This program produces 3 plots: precision, recall, and fscore for the LOF algorithm. The X-axis represents the value k, which is the parameter for the number of nearest neighbors. The Y-axis represents the scores for the three metrics. 

In [1]:
from sklearn.datasets import fetch_kddcup99
kdd99_data = fetch_kddcup99(subset='http')
import numpy as np
X = kdd99_data['data']
y = kdd99_data['target']
y[y == b'normal.'] = 1
y[y != 1] = -1
y = np.int64(y)

In [2]:
from sklearn.neighbors import LocalOutlierFactor
from sklearn.metrics import recall_score
from sklearn.metrics import precision_score
from sklearn.metrics import f1_score


recall_scores = []
precision_scores = []
f1_scores = []

def calculations(n):
    #print('K value: ', n)
    lof = LocalOutlierFactor(n_neighbors = n)
    anomaly_predictions = lof.fit_predict(X)
    
  
    anomaly_predictions = np.array(anomaly_predictions)
    r = recall_score(y, anomaly_predictions, pos_label = -1)
    p = precision_score(y, anomaly_predictions, pos_label = -1)
    f = f1_score(y, anomaly_predictions, pos_label = -1)
    
   
    recall_scores.append(r)
    precision_scores.append(p)
    f1_scores.append(f)

In [None]:
ilist = []
i = 1
while i<5:
    calculations(i)
    ilist.append(i)
    i=i+1
    
i = 5
while i <= 160:
   calculations(i)
   ilist.append(i)
   i = i*2


In [None]:
#recall_score
print('Values of K: ', ilist)

In [None]:
print('Recall Scores: ', recall_scores)
print('\n\nPrecision Scores: ', precision_scores)
print('\n\nF1 Scores: ', f1_scores)

In [None]:
import matplotlib.pyplot as plt
plt.plot(ilist, recall_scores)
plt.xlabel('Number of Nearest Neighbors')
plt.ylabel('Recall Score')
plt.title('LOF Recall Plot')
plt.show()

In [None]:
import matplotlib.pyplot as plt
plt.plot(ilist, precision_scores)
plt.xlabel('Number of Nearest Neighbors')
plt.ylabel('Precision Score')
plt.title('LOF Precision Plot')
plt.show()

In [None]:
import matplotlib.pyplot as plt
plt.plot(ilist, f1_scores)
plt.xlabel('Number of Nearest Neighbors')
plt.ylabel('F1 Score')
plt.title('LOF F1 Plot')
plt.show()

By looking at all three graphs, it can be seen that the optimal value of K is about 40. Although increasing this parameter would result in more of the anomalies being detected, there would be a consequence of higher false alarm rates. The harmonic mean of precision and recall also seems to level out and decrease after 40. 

In [None]:
lof = LocalOutlierFactor(n_neighbors = 40)
anomaly_predictions = lof.fit_predict(X)
    
  
anomaly_predictions = np.array(anomaly_predictions)
r = recall_score(y, anomaly_predictions, pos_label = -1)
p = precision_score(y, anomaly_predictions, pos_label = -1)
f = f1_score(y, anomaly_predictions, pos_label = -1)
    
print('Value of K: 40', '\nRecall Score: ', r, '\nPrecision Score: ', p, '\nF1 Score: ', f )
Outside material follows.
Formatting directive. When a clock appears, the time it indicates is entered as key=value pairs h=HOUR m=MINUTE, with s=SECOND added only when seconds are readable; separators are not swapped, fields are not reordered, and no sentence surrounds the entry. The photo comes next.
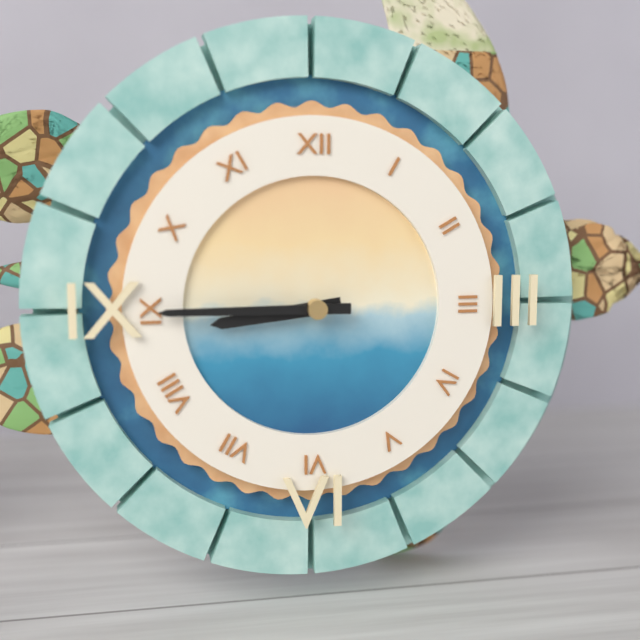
h=8 m=45
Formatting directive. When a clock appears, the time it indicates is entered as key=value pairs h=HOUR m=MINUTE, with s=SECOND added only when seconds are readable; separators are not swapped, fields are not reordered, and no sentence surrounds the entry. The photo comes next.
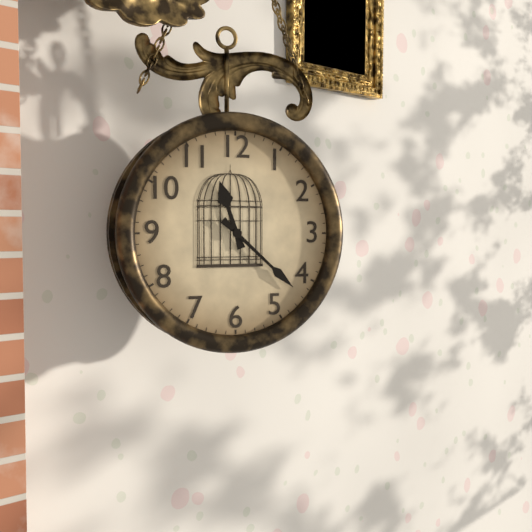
h=11 m=22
Even by optimizing the value of K, the calculations show that LOF is not an effective algorithm to use on this dataset (or at least the http subset) because only 4.8% of the anomalies were located. Additionally, only 12.4% of the anomalies were correctly identified. Thus, the accuracy is exceptionally low at about 7%.